We head into a crescendo and a change of key (at letter B, bar 54), and here the full subject does appear, though only in diminished form. The rhythmic motion speeds up into quavers at the same point, but the voices once again forgo the chance of flowing rhythmic counterpoint and get back in step with each other for a further nine bars. Again the first violin makes a strong attempt to voice the subject, but this soon drops back into an eerie, canonical passage for the two violins alone, followed by an answering duo from the viola and cello. Another crescendo finally leads to the full theme’s return at bar 92, this time through multiple stretto entries, including a spacious augmented (half speed) version in the cello. This proves to be the climax of the movement, and from here the momentum collapses as the home key returns in stark octaves – before the music shifts up a semitone to move straight into the second, mellower movement, the D major tonality (a much more sympathetic key for strings) like a shaft of sunlight.

Beethoven’s model for this fugue was clearly Bach – there are thematic echoes with the C# minor fugue in the first book of the Well Tempered Clavier as well as with the second Kyrie from the Mass in B Minor. But there’s also some evidence that Beethoven had recently studied some early Renaissance works by Josquin, and the homophonic style may have been partly influenced by that. However, a listener unfamiliar with the piece would be more likely to guess that it was written more recently – Bartok and Shostakovich are sometimes not many steps away from this music.
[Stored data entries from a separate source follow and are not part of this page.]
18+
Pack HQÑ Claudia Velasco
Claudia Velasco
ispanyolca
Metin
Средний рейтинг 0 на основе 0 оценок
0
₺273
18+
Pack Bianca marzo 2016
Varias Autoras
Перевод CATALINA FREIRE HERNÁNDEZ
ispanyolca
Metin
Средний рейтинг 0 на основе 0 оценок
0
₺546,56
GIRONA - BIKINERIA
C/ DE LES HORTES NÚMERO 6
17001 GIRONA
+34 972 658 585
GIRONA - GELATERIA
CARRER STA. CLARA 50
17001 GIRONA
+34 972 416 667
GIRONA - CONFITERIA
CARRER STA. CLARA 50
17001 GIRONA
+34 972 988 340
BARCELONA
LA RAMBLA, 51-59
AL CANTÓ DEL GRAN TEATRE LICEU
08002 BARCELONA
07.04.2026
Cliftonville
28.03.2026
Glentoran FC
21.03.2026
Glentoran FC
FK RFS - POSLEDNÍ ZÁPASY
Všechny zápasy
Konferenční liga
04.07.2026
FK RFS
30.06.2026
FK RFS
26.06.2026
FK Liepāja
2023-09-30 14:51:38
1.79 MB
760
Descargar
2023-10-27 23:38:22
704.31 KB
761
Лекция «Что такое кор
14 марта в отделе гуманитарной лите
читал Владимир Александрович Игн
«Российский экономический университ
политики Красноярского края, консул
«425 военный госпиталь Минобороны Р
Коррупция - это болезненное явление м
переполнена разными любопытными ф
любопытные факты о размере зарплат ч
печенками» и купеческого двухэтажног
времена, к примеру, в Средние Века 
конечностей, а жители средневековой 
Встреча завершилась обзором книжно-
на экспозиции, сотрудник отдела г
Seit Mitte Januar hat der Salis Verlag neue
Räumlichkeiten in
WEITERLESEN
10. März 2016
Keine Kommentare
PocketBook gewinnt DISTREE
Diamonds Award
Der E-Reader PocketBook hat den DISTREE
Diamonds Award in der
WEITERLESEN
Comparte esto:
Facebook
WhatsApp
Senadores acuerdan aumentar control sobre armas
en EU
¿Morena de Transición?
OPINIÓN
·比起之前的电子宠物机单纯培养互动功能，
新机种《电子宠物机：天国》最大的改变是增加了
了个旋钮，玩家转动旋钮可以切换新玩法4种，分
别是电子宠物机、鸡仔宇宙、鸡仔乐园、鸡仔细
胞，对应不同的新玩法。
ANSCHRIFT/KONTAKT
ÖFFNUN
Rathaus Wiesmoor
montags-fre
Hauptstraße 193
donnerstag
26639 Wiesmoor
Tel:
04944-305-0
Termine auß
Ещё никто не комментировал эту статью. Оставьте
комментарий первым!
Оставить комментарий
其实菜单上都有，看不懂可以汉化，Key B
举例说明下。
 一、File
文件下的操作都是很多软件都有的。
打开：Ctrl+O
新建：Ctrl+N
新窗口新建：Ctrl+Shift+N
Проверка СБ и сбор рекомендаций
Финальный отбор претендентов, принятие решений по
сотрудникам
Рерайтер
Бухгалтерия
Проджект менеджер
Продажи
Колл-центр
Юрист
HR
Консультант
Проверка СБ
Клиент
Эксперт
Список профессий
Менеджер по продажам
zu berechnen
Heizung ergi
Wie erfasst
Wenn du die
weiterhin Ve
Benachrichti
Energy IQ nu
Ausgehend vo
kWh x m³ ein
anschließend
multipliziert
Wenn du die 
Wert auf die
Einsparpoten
shostShostakovich’s set of 24 Preludes and Fugues, written between October 1950 and March 1951, may have been directly inspired by Bach’s Well Tempered Clavier but they aren’t in any sense neo-classical pastiches. Shostakovich has his own concerns and his own musical language, and these aren’t compromised even when he submits to the strict procedures of the fugue. For instance, Fugue No 1 uses only the white notes, while Fugue No 15 has a theme consisting of eleven of the twelve tones in an octave, with the twelfth only introduced at the very end of the fugue – apparently a commentary on serial music, as by the end of the piece tonic/dominant harmony is finally established. One of my favorites is the Ab Major Fugue (No 17) in four voices, with its 5/4 time signature, insistent rhythmic patterns and just about every fugal trick you can think of played out during its course – most obviously the augmented subject hammered-out in the left hand towards the end. The critic and composer Wilfrid Mellers, in his essay for Keith Jarrett’s recording on ECM, says the cycle “need fear no comparison with its model.”